Veronika Hrebinchuk

Doctorante en épidémiologie à l’ASU-GHI

Biographie

Veronika Hrebinchuk est doctorante en épidémiologie à Sorbonne Université, au sein de l'École doctorale de santé publique Pierre Louis (ED393). Elle est affiliée à l'Institut Pierre Louis d'épidémiologie et de santé publique (UMRS 1136), au sein de l'équipe Surveillance et modélisation des maladies transmissibles (SUMO). Elle est titulaire d'un master en bio-informatique et biologie structurelle de l'université nationale Taras Shevchenko de Kiev, en Ukraine.

Sa thèse, financée par une bourse France Excellence Eiffel, est consacrée à la progression de la santé globale grâce à une approche innovante de surveillance et de contrôle des maladies transmises par les tiques : spectrométrie de masse MALDI-TOF couplée à l’intelligence artificielle. Le projet est mené par Cécile Nabet, Raphaëlle Metras et Xavier Tannier.

Les changements climatiques et environnementaux permettent aux tiques d’étendre leur aire de répartition vers de nouvelles régions et de rester actives plus longtemps chaque année. Par conséquent, les populations humaines sont plus fréquemment exposées à des piqûres de tiques potentiellement infectées, ce qui souligne la nécessité de mieux comprendre les schémas de risque de transmission.

L’espèce étudiée dans cette thèse est Ixodes ricinus, une tique dure et le principal vecteur de la borréliose de Lyme et de l’encéphalite à tiques, deux menaces majeures pour la santé publique en Europe. Ixodes ricinus possède un cycle de vie complexe pouvant durer jusqu’à trois ans et comportant quatre stades : œuf, larve, nymphe et adulte. Chaque stade nécessite un repas sanguin. Les larves et les nymphes se nourrissent généralement de petits animaux tels que les rongeurs et les oiseaux, tandis que les adultes se nourrissent de mammifères plus grands comme les cervidés. Les nymphes et les adultes sont les stades les plus susceptibles de piquer l’être humain et de transmettre des maladies. La survie des tiques ainsi que la composition des communautés d’hôtes jouent un rôle déterminant dans la transmission des agents pathogènes. Cependant, l’étude de l’écologie des tiques reste limitée par le manque d’outils pratiques. Il est donc urgent de développer des méthodes permettant de quantifier l’écologie des tiques, d’améliorer la surveillance, de renforcer la sensibilisation et de guider des stratégies de prévention ciblées.

Les approches traditionnelles, comme la morpho-taxonomie, permettent d’identifier les espèces de manière fiable, mais elles sont longues et laborieuses. Les méthodes moléculaires telles que la PCR ou le séquençage de l’ADN peuvent identifier l’espèce de la tique, les agents pathogènes qu’elle transporte et la source de son repas sanguin. Toutefois, elles restent coûteuses pour une surveillance à grande échelle et ne permettent pas de déterminer l’âge des tiques.

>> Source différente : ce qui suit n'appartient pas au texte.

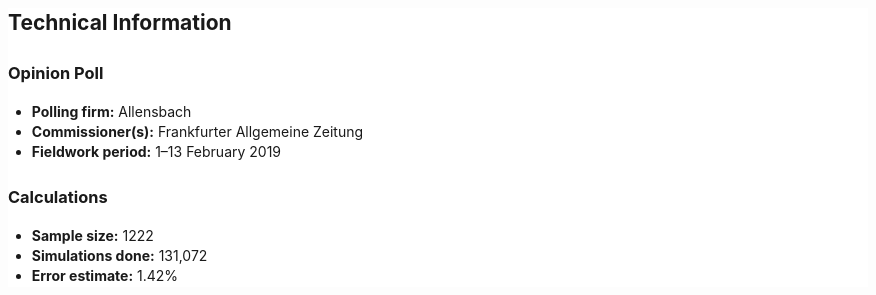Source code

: 
## Technical Information

### Opinion Poll

+ **Polling firm:** Allensbach
+ **Commissioner(s):** Frankfurter Allgemeine Zeitung
+ **Fieldwork period:** 1–13 February 2019

### Calculations

+ **Sample size:** 1222
+ **Simulations done:** 131,072
+ **Error estimate:** 1.42%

La spectrométrie de masse MALDI-TOF offre une alternative prometteuse en analysant les empreintes protéiques et lipidiques. Cette méthode est rapide, pratique et peu coûteuse, ce qui la rend particulièrement adaptée à une surveillance à large échelle des tiques. Cette thèse vise à combiner la spectrométrie de masse MALDI-TOF avec l’intelligence artificielle dans une approche multidisciplinaire. Veronika  émet l’hypothèse que cette méthode permettra d’estimer des caractéristiques biologiques importantes des tiques — telles que leur âge et le dernier hôte sur lequel elles se sont nourries — afin d’apporter des informations cruciales sur l’écologie des tiques et la transmission des agents pathogènes.

Pour atteindre cet objectif, elle identifiera des biomarqueurs protéiques et lipidiques spécifiques dans les spectres de masse et entraînerons des algorithmes d’apprentissage profond à prédire des paramètres clés des tiques, à partir d’échantillons fournis par des collaborateurs de l’ANSES et de l’INRAE. Elle utilisera deux cohortes de tiques : des tiques Ixodes non infectées nourries sur des lapins afin d’évaluer les variations liées à l’âge, et des tiques gorgées collectées sur des hôtes sauvages identifiés afin de déterminer la source du repas sanguin.

Les maladies transmises par les tiques représentent une préoccupation croissante pour la santé mondiale, en Europe comme dans le reste du monde. Ce projet pourrait transformer la manière dont nous surveillons, prédisons et contrôlons ces maladies en fournissant des outils en temps réel pour les communautés et les professionnels de santé publique. En intégrant écologie, santé publique et santé numérique, elle vise à améliorer les modèles épidémiologiques et à renforcer les efforts de contrôle à l’échelle mondiale, afin de réduire l’impact des maladies transmises par les tiques sur la santé humaine et animale.